Figure 1 is a partial view of a twisted nematic type digital display, Figure 2 is a sectional view of the display in Figure 1, Figure 3 is a diagram of the shape of the rear electrode in Figure 1, and Figure 4 is the figure in Figure 1. Shape diagram of the front electrode, fifth,
Figures 6 and 7 are illustrations of the device of Figures 1-4 showing typical voltages. 1... Cell, 2, 3... Glass slide, 4...
...Spacer, 5, 6... Polarizer, 7... Reflector, 8, 9... Electrode, 12... Liquid crystal material.

Claims (1)

[Claims] 1 formula [wherein R ₁ is alkyl having up to 12 carbon atoms and R ₂ is selected from hydrogen, alkyl having up to 12 carbon atoms, [formula] [formula] and [formula], where R ₃ is alkyl with up to 12 carbon atoms;
[Formula] represents a cyclohexane ring in the trans configuration when it is 1,4-disubstituted,
[Formula] represents a benzene ring, and each of X, Y and Z individually represents hydrogen or fluorine at one or more side positions of the benzene ring, provided that one of X, Y or Z is fluorine; , R ₁ and R ₂ are n-
When alkyl, the total number of carbon atoms in the two groups R ₁ and R ₂ is less than 10. 2 formulas [In the formula, R ₁ is n-alkyl, R ₂ is alkyl, and one of X or Y is fluorine]

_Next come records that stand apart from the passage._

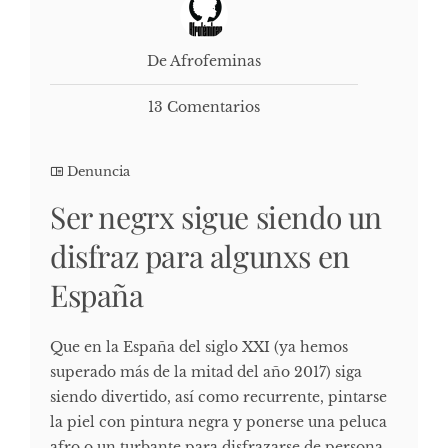
De Afrofeminas
13 Comentarios
Denuncia
Ser negrx sigue siendo un
disfraz para algunxs en
España
Que en la España del siglo XXI (ya hemos
superado más de la mitad del año 2017) siga
siendo divertido, así como recurrente, pintarse
la piel con pintura negra y ponerse una peluca
afro o un turbante para disfrazarse de persona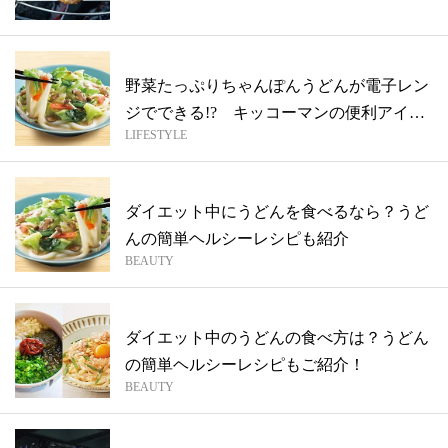
ま...
野菜たっぷりちゃんぽんうどんが電子レン
ジでできる!? キッコーマンの便利アイテ
LIFESTYLE
ム...
ダイエット中にうどんを食べるなら？うど
んの簡単ヘルシーレシピも紹介
BEAUTY
ダイエット中のうどんの食べ方は？うどん
の簡単ヘルシーレシピもご紹介！
BEAUTY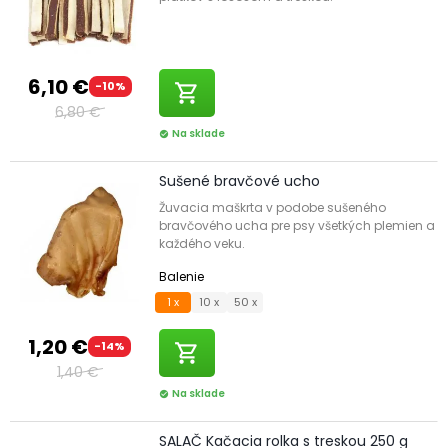
6,10 €
-10%
shopping_cart
6,80 €
Na sklade
check_circle
Sušené bravčové ucho
Žuvacia maškrta v podobe sušeného
bravčového ucha pre psy všetkých plemien a
každého veku.
Balenie
1 x
10 x
50 x
1,20 €
-14%
shopping_cart
1,40 €
Na sklade
check_circle
SALAČ Kačacia rolka s treskou 250 g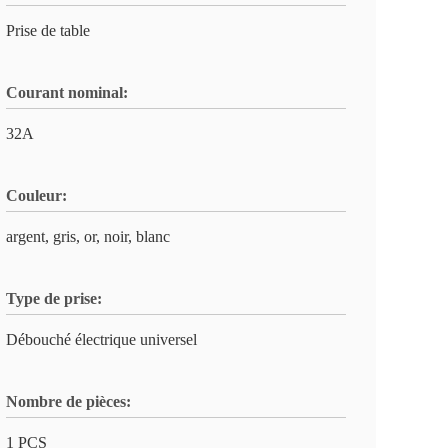
Prise de table
Courant nominal:
32A
Couleur:
argent, gris, or, noir, blanc
Type de prise:
Débouché électrique universel
Nombre de pièces:
1 PCS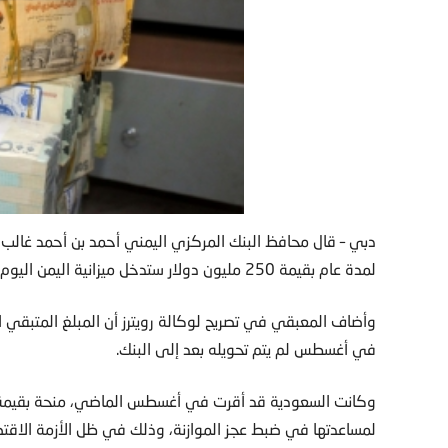
دبي – قال محافظ البنك المركزي اليمني أحمد بن أحمد غالب ا
لمدة عام بقيمة 250 مليون دولار ستدخل ميزانية اليمن اليوم أو غدا لدعم دفع الرواتب.
في أغسطس لم يتم تحويله بعد إلى البنك.
لمساعدتها في ضبط عجز الموازنة، وذلك في ظل الأزمة الاقتصا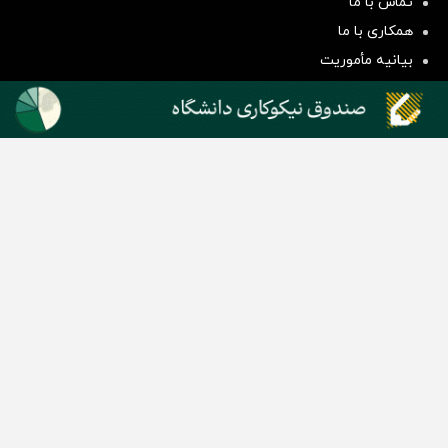
تماس با ما
هم‌وزن
همکاری با ما
سرمایه گذاری
بیانیه مأموریت
دسته بندی مطالب
اخبار طلا و ارز
اخبار سیاسی
اخبار بورس
اخبار مسکن
اخبار خودرو
اخبار تکنولوژی
اخبار تولید و تجارت
اخبار اجتماعی
اخبار ارز دیجیتال
اخبار سایر رسانه‌‌ها
گروه رسانه ای دنیای اقتصاد
گروه رسانه ای دنیای اقتصاد
روزنامه دنیای اقتصاد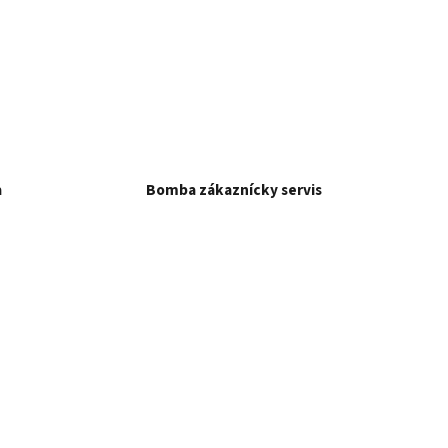
a
Bomba zákaznícky servis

A fluorinated compound according to claim 1. 3. Fluorinated compounds according to claim 2, wherein _R2 is n-alkyl. 4. The fluorinated compound according to claim 2, wherein R ₂ is a chiral alkyl group. 5. The fluorinated compound according to claim 2 or 3, wherein Y is fluorine and X is hydrogen. 6 formula A fluorinated compound according to claim 1 having: 7 formula A fluorinated compound according to claim 1 having: 8 formula A fluorinated compound according to claim 1 having: 9 formula [wherein R ₁ is alkyl having up to 12 carbon atoms and R ₂ is selected from hydrogen, alkyl having up to 12 carbon atoms, [formula] [formula] and [formula], where R ₃ is alkyl with up to 12 carbon atoms;
[Formula] represents a cyclohexane ring in the trans configuration when it is 1,4-disubstituted,
[Formula] represents a benzene ring, and each of X, Y and Z individually represents hydrogen or fluorine at one or more side positions of the benzene ring, provided that one of X, Y or Z is fluorine; , R ₁ and R ₂ are n-
When the group is alkyl, the total number of carbon atoms in the two groups R ₁ and R ₂ is less than 10. 10 formula [In the formula, R ₁ is n-alkyl, R ₂ is alkyl, and one of X or Y is fluorine]

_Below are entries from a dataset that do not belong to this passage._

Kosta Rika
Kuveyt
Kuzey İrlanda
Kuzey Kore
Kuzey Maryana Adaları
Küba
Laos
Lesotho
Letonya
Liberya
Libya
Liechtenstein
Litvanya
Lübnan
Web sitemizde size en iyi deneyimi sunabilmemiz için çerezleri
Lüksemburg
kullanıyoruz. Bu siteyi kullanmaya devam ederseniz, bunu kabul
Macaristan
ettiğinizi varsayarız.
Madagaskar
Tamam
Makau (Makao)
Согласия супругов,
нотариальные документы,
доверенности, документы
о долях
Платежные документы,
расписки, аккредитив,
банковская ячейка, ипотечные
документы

10. The liquid crystal composition according to claim 9, comprising at least one compound. 11 formula [In the formula, both R ₁ and R ₂ are n-alkyl, and the total number of carbon atoms in R ₁ and R ₂ is 4 to 8.
The liquid crystal composition according to claim 9, comprising a mixture of different compounds, wherein one of X and Y is fluorine and the other is hydrogen.